J’ai eu la chance de croiser un jour Cézanne. La perspective n’est pas ce que l’on retient de son oeuvre et pourtant c’est elle l’élément déclencheur.
Cézanne compose certains de ses tableaux d’éléments épars. Il choisit par exemple de peindre un buffet, puis une trompette posée sur le sol, ensuite une table sur laquelle se trouve une assiette. Il la remplit de pommes. À côté, il y dépose une tasse de café.
Plutôt que de réunir l’ensemble, il peindra chaque élément séparément, se déplaçant d’un endroit à un autre et baladant ainsi sa toile pour reconstituer le puzzle, sans jamais se soucier de la justesse des lumières ou de la concordance des différents plans. Ce faisant, il réinvente l’espace.
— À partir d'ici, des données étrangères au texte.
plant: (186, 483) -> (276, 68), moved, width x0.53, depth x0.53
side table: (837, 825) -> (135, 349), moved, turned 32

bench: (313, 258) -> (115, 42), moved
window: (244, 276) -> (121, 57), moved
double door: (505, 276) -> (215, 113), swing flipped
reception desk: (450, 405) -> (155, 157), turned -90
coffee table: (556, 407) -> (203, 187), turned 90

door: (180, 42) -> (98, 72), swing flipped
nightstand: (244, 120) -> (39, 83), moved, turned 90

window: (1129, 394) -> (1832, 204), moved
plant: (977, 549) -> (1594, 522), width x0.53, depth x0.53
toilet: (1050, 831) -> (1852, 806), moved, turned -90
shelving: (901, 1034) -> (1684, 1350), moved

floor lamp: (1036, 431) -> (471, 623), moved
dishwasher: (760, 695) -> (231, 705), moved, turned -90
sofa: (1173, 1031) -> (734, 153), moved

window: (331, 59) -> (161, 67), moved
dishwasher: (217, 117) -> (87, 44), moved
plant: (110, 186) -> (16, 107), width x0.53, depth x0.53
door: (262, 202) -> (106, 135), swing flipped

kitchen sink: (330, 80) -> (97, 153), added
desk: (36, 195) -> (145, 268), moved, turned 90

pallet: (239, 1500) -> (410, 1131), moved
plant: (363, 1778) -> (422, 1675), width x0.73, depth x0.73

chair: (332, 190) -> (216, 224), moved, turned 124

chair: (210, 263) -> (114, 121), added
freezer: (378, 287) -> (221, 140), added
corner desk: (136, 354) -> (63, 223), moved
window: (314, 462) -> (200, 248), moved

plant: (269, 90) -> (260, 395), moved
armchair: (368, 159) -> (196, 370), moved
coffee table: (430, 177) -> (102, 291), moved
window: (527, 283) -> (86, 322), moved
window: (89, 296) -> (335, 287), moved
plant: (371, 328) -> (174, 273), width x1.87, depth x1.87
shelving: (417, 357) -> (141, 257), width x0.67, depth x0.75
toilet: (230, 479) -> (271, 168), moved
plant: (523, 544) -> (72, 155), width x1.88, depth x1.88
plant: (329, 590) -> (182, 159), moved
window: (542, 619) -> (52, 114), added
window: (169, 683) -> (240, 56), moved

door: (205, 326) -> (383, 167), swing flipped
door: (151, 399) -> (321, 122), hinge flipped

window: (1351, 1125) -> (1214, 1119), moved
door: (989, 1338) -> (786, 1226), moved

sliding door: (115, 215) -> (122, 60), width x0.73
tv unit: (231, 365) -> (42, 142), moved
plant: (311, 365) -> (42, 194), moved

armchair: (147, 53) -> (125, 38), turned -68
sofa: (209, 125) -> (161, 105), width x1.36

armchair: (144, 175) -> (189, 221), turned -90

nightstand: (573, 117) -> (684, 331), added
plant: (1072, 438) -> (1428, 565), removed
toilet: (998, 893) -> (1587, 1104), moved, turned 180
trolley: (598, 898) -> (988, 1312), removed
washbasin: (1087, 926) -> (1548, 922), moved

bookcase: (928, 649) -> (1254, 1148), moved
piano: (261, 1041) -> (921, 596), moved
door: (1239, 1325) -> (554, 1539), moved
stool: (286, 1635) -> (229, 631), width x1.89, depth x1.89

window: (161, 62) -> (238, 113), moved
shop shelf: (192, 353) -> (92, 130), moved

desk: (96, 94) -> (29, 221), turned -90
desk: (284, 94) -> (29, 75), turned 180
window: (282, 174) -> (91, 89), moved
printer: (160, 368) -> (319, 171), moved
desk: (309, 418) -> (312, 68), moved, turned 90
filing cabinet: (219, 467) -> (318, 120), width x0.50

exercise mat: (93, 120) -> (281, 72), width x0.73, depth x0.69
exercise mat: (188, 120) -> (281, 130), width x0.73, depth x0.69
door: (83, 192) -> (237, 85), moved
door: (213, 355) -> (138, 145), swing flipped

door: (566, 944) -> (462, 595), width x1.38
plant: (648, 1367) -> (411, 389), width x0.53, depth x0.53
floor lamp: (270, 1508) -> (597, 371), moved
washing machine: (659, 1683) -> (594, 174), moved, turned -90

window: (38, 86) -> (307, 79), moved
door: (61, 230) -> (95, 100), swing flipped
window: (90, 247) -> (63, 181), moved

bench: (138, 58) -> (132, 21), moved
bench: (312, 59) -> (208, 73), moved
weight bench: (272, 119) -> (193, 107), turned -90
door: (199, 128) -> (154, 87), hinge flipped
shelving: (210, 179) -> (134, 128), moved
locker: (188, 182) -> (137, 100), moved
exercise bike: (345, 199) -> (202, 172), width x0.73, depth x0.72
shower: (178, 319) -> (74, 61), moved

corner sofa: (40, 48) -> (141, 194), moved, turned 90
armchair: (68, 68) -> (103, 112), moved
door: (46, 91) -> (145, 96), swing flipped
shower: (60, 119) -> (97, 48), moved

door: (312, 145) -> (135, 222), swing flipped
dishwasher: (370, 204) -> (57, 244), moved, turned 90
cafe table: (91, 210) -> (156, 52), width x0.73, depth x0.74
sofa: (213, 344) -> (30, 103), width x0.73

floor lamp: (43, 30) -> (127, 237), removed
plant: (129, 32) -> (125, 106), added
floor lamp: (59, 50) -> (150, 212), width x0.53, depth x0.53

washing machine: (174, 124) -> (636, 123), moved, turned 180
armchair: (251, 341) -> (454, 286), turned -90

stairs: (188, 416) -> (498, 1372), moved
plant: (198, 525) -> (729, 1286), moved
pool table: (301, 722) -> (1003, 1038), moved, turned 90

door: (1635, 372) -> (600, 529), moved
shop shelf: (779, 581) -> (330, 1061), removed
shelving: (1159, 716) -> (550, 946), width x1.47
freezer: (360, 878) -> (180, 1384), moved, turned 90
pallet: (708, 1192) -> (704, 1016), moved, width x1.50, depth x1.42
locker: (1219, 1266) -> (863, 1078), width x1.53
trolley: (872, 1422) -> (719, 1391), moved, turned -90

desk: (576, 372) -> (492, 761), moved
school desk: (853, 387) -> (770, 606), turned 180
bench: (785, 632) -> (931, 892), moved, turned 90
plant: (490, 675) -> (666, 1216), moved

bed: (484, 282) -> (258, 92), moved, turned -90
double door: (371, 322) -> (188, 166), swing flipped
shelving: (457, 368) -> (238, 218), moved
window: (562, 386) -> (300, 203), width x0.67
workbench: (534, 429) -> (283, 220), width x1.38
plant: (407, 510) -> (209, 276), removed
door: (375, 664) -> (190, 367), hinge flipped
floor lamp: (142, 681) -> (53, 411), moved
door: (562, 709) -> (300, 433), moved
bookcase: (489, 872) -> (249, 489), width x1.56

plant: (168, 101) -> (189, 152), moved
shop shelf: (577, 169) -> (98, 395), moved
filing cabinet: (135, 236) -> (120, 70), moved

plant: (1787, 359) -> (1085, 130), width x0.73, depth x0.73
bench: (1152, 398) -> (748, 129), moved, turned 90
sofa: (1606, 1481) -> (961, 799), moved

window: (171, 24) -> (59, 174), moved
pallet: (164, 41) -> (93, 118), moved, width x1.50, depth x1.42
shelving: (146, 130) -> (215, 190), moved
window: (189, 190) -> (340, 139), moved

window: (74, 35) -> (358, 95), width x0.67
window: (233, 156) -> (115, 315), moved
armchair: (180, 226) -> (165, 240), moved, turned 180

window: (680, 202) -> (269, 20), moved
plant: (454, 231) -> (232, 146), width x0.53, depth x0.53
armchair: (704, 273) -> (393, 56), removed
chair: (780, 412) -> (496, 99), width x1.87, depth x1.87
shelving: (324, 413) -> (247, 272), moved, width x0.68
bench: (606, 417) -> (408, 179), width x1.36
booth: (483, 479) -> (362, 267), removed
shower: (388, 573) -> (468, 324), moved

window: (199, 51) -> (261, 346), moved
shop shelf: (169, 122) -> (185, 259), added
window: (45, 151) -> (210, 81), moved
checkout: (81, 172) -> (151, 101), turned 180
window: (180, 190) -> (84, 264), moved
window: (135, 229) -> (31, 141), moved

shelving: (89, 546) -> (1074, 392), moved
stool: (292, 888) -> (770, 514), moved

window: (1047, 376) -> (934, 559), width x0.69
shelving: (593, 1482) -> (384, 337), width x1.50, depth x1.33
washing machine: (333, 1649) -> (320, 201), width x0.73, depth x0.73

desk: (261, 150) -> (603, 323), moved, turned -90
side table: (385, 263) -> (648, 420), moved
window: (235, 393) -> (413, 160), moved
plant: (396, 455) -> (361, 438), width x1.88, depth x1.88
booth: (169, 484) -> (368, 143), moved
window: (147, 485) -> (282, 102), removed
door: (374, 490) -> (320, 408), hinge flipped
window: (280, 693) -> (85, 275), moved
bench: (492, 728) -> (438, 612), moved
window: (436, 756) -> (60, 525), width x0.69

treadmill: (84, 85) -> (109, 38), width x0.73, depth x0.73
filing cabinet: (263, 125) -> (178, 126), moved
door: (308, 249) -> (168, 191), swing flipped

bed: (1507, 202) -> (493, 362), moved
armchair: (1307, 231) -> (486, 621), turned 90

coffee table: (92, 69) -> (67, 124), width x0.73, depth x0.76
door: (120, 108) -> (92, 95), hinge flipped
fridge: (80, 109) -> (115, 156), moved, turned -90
Cette découverte est un sésame jubilatoire qui m’autorisera à jouer avec les points de fuite et à prendre de la distance avec la réalité photographique.
Cette voie de déconstruction et de distorsion aboutit à un constat édifiant: l’oeil accepte ce qui pourrait être interprété comme des maladresses. Sans peine, il identifie le sujet initial et reconstitue la réalité. La force du dessin est là : c’est une cour de récréation où tout est possible.